How do you manage stress and what are some activities you participate in outside of work
Stress or rather pressure is expected both at work and at home. Stress management is a process that I am learning as I progress in my career and motherhood. I try to plan, prioritize, be more efficient, manage time well and have a positive attitude. I also choose my battles wisely. As I grow older, I have realized that some arguments, conflicts are not worth my energy.I try to do my best without being too hard on myself.
My coping strategies are exercising and finding “me time” – where I lock myself in a room and just reflect, journal or just drift into my own world.
I love solo travelling and meeting new people and cultures. I also enjoy cooking and trying new recipes that I find online. And I read—motivational, biographies, Christian or just fairy tale books.
What are some ways you manage time—both in your work and personal life?

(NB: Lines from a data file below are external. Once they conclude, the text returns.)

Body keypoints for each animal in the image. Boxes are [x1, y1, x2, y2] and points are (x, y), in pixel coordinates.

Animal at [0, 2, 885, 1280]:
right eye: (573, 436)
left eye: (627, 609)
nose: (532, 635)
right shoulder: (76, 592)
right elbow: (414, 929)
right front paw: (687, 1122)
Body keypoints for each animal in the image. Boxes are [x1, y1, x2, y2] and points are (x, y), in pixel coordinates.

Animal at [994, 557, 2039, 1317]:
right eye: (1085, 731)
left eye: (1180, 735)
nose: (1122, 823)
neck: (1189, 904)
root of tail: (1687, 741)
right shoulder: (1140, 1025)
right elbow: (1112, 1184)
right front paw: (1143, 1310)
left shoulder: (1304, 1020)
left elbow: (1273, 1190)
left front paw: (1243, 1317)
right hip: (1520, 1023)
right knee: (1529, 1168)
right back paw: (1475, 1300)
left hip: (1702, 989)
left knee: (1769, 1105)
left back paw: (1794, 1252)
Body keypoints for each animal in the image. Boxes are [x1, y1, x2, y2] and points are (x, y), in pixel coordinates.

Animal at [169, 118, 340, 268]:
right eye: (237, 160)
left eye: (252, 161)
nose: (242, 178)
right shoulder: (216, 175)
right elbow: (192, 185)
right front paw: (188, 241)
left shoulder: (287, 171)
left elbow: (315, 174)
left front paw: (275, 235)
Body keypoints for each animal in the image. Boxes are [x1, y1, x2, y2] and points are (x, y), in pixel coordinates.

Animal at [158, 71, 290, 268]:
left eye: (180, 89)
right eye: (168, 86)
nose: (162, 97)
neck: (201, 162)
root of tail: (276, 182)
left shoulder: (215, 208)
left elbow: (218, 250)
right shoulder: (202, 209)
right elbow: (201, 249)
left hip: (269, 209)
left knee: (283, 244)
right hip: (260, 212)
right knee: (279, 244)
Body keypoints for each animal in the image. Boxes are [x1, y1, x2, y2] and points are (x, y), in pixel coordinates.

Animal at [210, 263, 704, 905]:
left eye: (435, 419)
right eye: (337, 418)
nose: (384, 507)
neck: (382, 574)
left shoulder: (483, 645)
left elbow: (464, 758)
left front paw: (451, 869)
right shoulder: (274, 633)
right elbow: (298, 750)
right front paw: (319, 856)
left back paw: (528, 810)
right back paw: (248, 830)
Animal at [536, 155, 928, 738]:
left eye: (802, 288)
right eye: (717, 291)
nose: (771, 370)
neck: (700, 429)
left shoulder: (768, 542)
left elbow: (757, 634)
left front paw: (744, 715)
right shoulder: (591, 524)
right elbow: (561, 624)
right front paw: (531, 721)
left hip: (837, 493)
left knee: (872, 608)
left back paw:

My husband says that I am a planner. I’m not a last-minute person and I think I have learned this from my German colleagues. I plan well ahead of time to avoid the last-minute rush that comes with a lot of stress. I clearly put boundaries between work and family time.
What is your advice to young women who feel overlooked/ passed by/sexually harassed in their career? Or any encouraging words?
I think the best way to answer this is to look back at my own career journey and think through what would have really helped me or made a difference, had I known when I started off.
- Knowing who you are: Your beliefs, values, strengths and weaknesses. Then let people know you for who you are.
- Learn to say no: Let a NO be a NO and stand by that and be ready to bear the consequences of that.
- Own and speak up: Don’t shy away from speaking up regarding your opinions and ideas.
- Mentor and professional networks: Find a person who can guide you in your career journey. One you can openly share your ideas, frustrations and thoughts with, and who can guide you based on their experience. Professional networks can also help you find new opportunities.
- Be eager to learn, but don’t be a pushover: Be willing to take on certain tasks that may seem mundane or beneath you. This is how you slowly work your way up the ladder and build trust with your colleagues and managers. What is not acceptable, however, is being pushed around, especially if you are working in an environment led mostly by men. You are not the ‘coffee girl’. You are not there to pick up lunch for the guys. You are not there to tolerate sexist or discriminatory language, or to be talked down to.
- We all have our strengths and weaknesses. One of the secrets that successful women rely on all the time is playing to their strengths, while minimizing their weaknesses. Focus on the skills that make you the “all-star” that you are. Keep trying to improve on your weaker skills but allow your strengths to let you stand out from everyone else.
- Learn to accept criticism: It’s hard to hear that your skills are not as polished as you thought. When someone gives you feedback that’s not what you want to hear, leave your emotions out of it and use their comments as an opportunity to grow and better your skills. Similarly, realize that you are going to make mistakes along the way. Make sure to learn from them.
No matter how complex, formidable, complicated and unique you think your situation is, remember that there is at least one other woman in the world who has faced something similar and found a way out of adversity. So it is possible. Believe in it. Look for possibilities, alternatives, paradigms that might work. Press on and rest assured that this is a sector that gives personal fulfillment since it has a direct impact on people.